Overseas assignment: In early 2004, Shyam from Bangalore was sent abroad for the first time by his Indian employer Tech-INDIA to work on a short assignment for TechEUR. Typical of a short-term secondment (secondment is detachment of a person from their regular organisation for temporary assignment elsewhere), Shyam continued to be on the rolls of TechIND his regular salary was paid into his Indian bank account and per-diem allowance (daily allowance) was paid overseas during the secondment period. Shyam returned to India in July and then TechEUR wanted Shyam to come back again but on its payroll for a period of two years effective September 2004.
The tax laws : The scope of income that is chargeable to tax in India depends on the residential status of the individual for that tax year (which runs from April 1 to March 31). A person who leaves India for the purposes of employment outside India, would be a non-resident if his/her stay in India was less than 182 days in that tax year. An overseas assignment for a period of 2 years, where the payroll is shifted out from India would qualify as employment outside India. Would therefore an overseas secondment without a payroll shift get covered? Maybe if it is factually proved that the effective employer is the overseas entity (i.e. Supervision, control, and reporting relationship is only with the overseas entity; the overseas entity bears the salary costs and for mere administrative convenience, the payroll is retained in India).
Shyam therefore qualified to be a non-resident in India for the tax year ended March 31, 2005, and salaries paid by TechEUR from September were not offered to tax in India. However, Shyam qualified to be a tax resident in the overseas country for the calendar year December 31, 2004 and his worldwide income, including salaries offered to tax in India from January to August 2004, was taxed.
Shyam claimed an exemption in India for salaries from April to August 2004, as conditions prescribed in the relevant tax treaty were met. However, as TechIND had already deducted taxes for this period, Shyam made a refund claim in the tax return filed in India. If Shyam was not eligible for this exemption, he would have claimed a credit in the overseas jurisdiction of the taxes relating to this period paid in India.

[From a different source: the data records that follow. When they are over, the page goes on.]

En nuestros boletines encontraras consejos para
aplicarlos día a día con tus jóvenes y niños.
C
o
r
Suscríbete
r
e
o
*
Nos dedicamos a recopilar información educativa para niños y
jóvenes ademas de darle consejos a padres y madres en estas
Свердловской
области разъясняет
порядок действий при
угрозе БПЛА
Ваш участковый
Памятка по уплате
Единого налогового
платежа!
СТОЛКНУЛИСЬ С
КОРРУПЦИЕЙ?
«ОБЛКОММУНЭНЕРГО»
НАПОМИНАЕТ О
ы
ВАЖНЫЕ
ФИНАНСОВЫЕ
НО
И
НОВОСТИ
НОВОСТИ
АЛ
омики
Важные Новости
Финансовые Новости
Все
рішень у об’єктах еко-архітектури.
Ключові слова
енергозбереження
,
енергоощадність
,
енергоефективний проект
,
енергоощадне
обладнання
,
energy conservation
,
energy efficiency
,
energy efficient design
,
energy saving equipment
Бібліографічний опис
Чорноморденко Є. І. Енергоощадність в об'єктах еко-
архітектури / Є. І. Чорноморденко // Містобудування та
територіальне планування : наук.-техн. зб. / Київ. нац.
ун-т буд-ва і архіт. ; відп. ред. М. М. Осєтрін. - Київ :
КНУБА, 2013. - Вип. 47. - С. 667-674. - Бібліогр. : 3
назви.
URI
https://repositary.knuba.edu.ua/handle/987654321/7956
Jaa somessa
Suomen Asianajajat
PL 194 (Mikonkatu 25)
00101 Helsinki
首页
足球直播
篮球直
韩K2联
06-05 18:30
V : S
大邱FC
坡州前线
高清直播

The challenge: While the above scheme of taxation is logical, the practical challenge arises on account of timing differences (caused by differential tax years, due dates for tax deposits / return filing, etc.) in the two countries and the extent of supporting documentation requested by the tax authorities in India for permitting the refund claim.
The time limit for completion of assessments is 21 months from the end of the assessment year. Thus, assessments for the tax year ended March 31, 2005 will be finalised by December. Shyam must not lose sight of the tax position adopted in his tax return filed in India, as explained above and must keep ready all information that could be called for during the assessment proceedings.
An illustrative list would include : Proof of non-residence (copy of passport along with endorsements); extract of bank account statements; details of investment in movable and immovable property including source for investments; copy of employment contract-including break-up of components; acknowledged copies of tax returns filed in the overseas jurisdiction including copy of any assessment orders; statement of assets and liabilities for the last three years and tax residency certificate from the overseas country.
Collation of the above documentation is time consuming; however, non-submission of adequate documentation to support the tax position adopted could result in denying the refund claim.
Conclusion: Those who have been on oveaseas assignments must ensure that they prepare, plan and understand the tax impact in an overseas secondment scenario. They must not forget to maintain records as these would be required two years down the line in assessment proceedings.